Recorded data
= Beginning of Section =
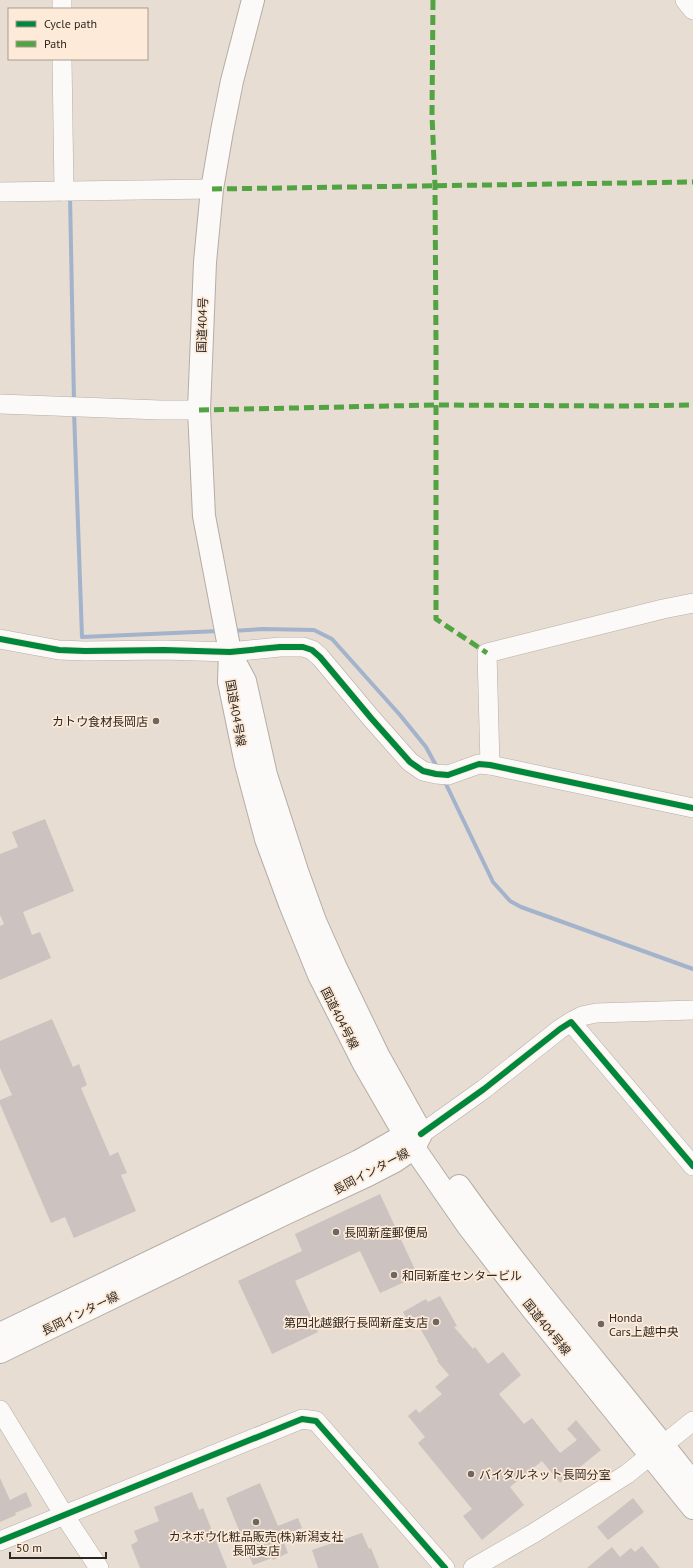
<svg xmlns="http://www.w3.org/2000/svg" width="693" height="1568" viewBox="0 0 693 1568" font-family="'PT Sans','Noto Sans JP',sans-serif">
<style>
.lines{fill:none;stroke-linecap:round;stroke-linejoin:round}
.stream{stroke:#a3b3cb;stroke-width:4}
.building{fill:#ccc2bf}
.minor-casing{stroke:#b4ada5;stroke-width:20}
.major-casing{stroke:#b4ada5;stroke-width:24}
.highway-casing{stroke:#b4ada5;stroke-width:24}
.minor{stroke:#fbfaf8;stroke-width:19}
.major{stroke:#fbfaf8;stroke-width:22}
.highway{stroke:#fbfaf8;stroke-width:22}
.quiet{stroke:#52a341;stroke-width:5;stroke-dasharray:10 5;stroke-linecap:butt}
.cycleway-casing{stroke:#fdead8;stroke-width:8}
.cycleway{stroke:#00873e;stroke-width:6}
.poi-dot{fill:#6f675f;stroke:#fdead8;stroke-width:1.5}
.labels{text-anchor:middle;dominant-baseline:central;stroke-width:3.5;stroke-linejoin:round;paint-order:stroke}
.street-label{font-size:12px;fill:#2e2821;stroke:#fdead8}
.poi-label{font-size:12px;fill:#2e2821;stroke:#fdead8;text-anchor:start}
</style>
<rect width="100%" height="100%" fill="#e7ddd3"/>
<g class="lines">
<g class="stream">
<polyline points="70,195 74,402"/>
<polyline points="74,411 82,637 219,631"/>
<polyline points="232,631 263,629 314,630 332,639 400,715 426,747 438,769"/>
<polyline points="444,780 493,882 510,901 521,907 693,969"/>
</g>
</g>
<g class="building">
<polygon points="45,819 74,891 23,912 32,935 40,932 51,958 0,980 0,926 4,924 0,915 0,854 18,847 12,832"/>
<polygon points="52,1019 73,1067 79,1064 87,1085 81,1088 110,1156 118,1152 127,1173 121,1175 136,1211 74,1238 65,1217 51,1223 0,1104 0,1100 12,1095 0,1068 0,1041"/>
<polygon points="380,1194 418,1276 380,1293 360,1251 295,1281 318,1332 272,1354 238,1281 302,1251 295,1234"/>
<polygon points="440,1296 457,1326 454,1327 473,1349 475,1347 488,1364 503,1352 521,1375 499,1394 524,1424 532,1418 560,1453 577,1440 567,1429 576,1420 601,1450 560,1483 542,1461 510,1487 524,1505 482,1540 463,1516 472,1509 418,1443 425,1437 408,1416 416,1409 419,1413 442,1394 435,1387 449,1375 437,1361 438,1360 416,1321 410,1324 403,1312 426,1299 428,1302"/>
<polygon points="0,1478 10,1500 26,1492 32,1506 15,1513 16,1515 0,1522"/>
<polygon points="260,1483 278,1526 298,1518 302,1528 282,1537 288,1553 273,1560 272,1558 253,1565 226,1498"/>
<polygon points="192,1492 199,1510 203,1508 227,1568 140,1568 131,1545 138,1541 134,1531 159,1521 154,1507"/>
<polygon points="633,1498 644,1512 608,1540 597,1527"/>
<polygon points="362,1533 369,1549 371,1548 379,1568 318,1568 312,1550"/>
<polygon points="642,1546 660,1568 587,1568 612,1547 620,1557 631,1548 635,1552"/>
</g>
<g class="lines">
<g class="minor-casing">
<g id="minor">
<polyline points="685,0 693,10"/>
<polyline points="62,9 62,0"/>
<polyline points="62,59 64,191"/>
<polyline points="0,192 212,189"/>
<polyline points="0,404 160,410 199,410"/>
<polyline points="0,639 59,650 85,651 164,650 230,652 280,647 303,647 312,650 320,657 371,718 410,762 423,771 436,774 448,775 479,764 490,765 693,808"/>
<polyline points="490,765 487,653 663,609 693,603"/>
<polyline points="571,1022 582,1016 596,1013 693,1010"/>
<polyline points="421,1134 484,1089 560,1029 571,1022 693,1166"/>
<polyline points="0,1410 64,1515 99,1568"/>
<polyline points="0,1541 302,1419 316,1421 445,1568"/>
<polyline points="473,1568 534,1533 627,1474 693,1421"/>
</g>
</g>
<g class="major-casing">
<g id="major">
<polyline points="0,1334 359,1161 405,1135 421,1134"/>
<polyline points="0,1352 282,1215 368,1175 395,1161 414,1148 421,1134"/>
</g>
</g>
<g class="highway-casing">
<g id="highway">
<polyline points="253,0 232,81 222,131 212,189 205,262 199,410 204,516 230,652 229,682 246,764 266,839 290,904 319,975 364,1064 405,1135 468,1226 533,1310 693,1508"/>
<polyline points="231,655 245,681 266,775 297,871 315,921 335,966 378,1055 416,1123"/>
<path d="M459,1186C532,1289 616,1383 693,1483"/>
</g>
</g>
<use href="#minor" class="minor"/>
<use href="#major" class="major"/>
<use href="#highway" class="highway"/>
<g class="quiet">
<polyline points="433,0 432,115 435,186 436,346 436,619 487,653"/>
<polyline points="212,189 693,182"/>
<polyline points="199,410 435,405 622,406 693,405"/>
</g>
<g class="cycleway-casing">
<g id="cycleway">
<polyline points="0,639 59,650 85,651 164,650 230,652 280,647 303,647 312,650 320,657 371,718 410,762 423,771 436,774 448,775 479,764 490,765 693,808"/>
<polyline points="421,1134 484,1089 560,1029 571,1022 693,1166"/>
<polyline points="0,1541 302,1419 316,1421 445,1568"/>
</g>
</g>
<use href="#cycleway" class="cycleway"/>
</g>
<g class="poi-dot">
<circle cx="156" cy="721" r="4"/>
<circle cx="336" cy="1232" r="4"/>
<circle cx="394" cy="1275" r="4"/>
<circle cx="436" cy="1322" r="4"/>
<circle cx="601" cy="1324" r="4"/>
<circle cx="471" cy="1474" r="4"/>
<circle cx="256" cy="1522" r="4"/>
</g>
<g class="labels">
<g class="street-label">
<text transform="translate(202 325) rotate(-88)">国道404号</text>
<text transform="translate(236 713) rotate(80)">国道404号線</text>
<text transform="translate(340 1018) rotate(63)">国道404号線</text>
<text transform="translate(371 1171) rotate(-28)">長岡インター線</text>
<text transform="translate(80 1313) rotate(-26)">長岡インター線</text>
<text transform="translate(547 1327) rotate(51)">国道404号線</text>
</g>
<g class="poi-label">
<text x="148" y="721" text-anchor="end">カトウ食材長岡店</text>
<text x="344" y="1232">長岡新産郵便局</text>
<text x="402" y="1275">和同新産センタービル</text>
<text x="609" y="1317">Honda<tspan x="609" dy="14">Cars上越中央</tspan></text>
<text x="428" y="1322" text-anchor="end">第四北越銀行長岡新産支店</text>
<text x="479" y="1474">バイタルネット長岡分室</text>
<text x="256" y="1536" text-anchor="middle">カネボウ化粧品販売(株)新潟支社<tspan x="256" dy="14">長岡支店</tspan></text>
</g>
</g>
<rect x="8" y="8" width="140" height="52" fill="#fdead8" stroke="#aa9c8f"/>
<rect x="16" y="21" width="20" height="6" fill="#00873e" stroke="#aa9c8f"/>
<text x="44" y="28" font-size="12" fill="#2e2821">Cycle path</text>
<rect x="16" y="41" width="20" height="6" fill="#52a341" stroke="#aa9c8f"/>
<text x="44" y="48" font-size="12" fill="#2e2821">Path</text>
<path d="M10 1552v6h96v-6" fill="none" stroke="#2e2821" stroke-width="2"/>
<text x="16" y="1552" font-size="12" fill="#2e2821" stroke="#fdead8" stroke-width="3" paint-order="stroke">50 m</text>
</svg>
= End of Section =
Exercise aim. Isolate the lines above that contain the word "tspan" and copy them.

Response area.
<text x="609" y="1317">Honda<tspan x="609" dy="14">Cars上越中央</tspan></text>
<text x="256" y="1536" text-anchor="middle">カネボウ化粧品販売(株)新潟支社<tspan x="256" dy="14">長岡支店</tspan></text>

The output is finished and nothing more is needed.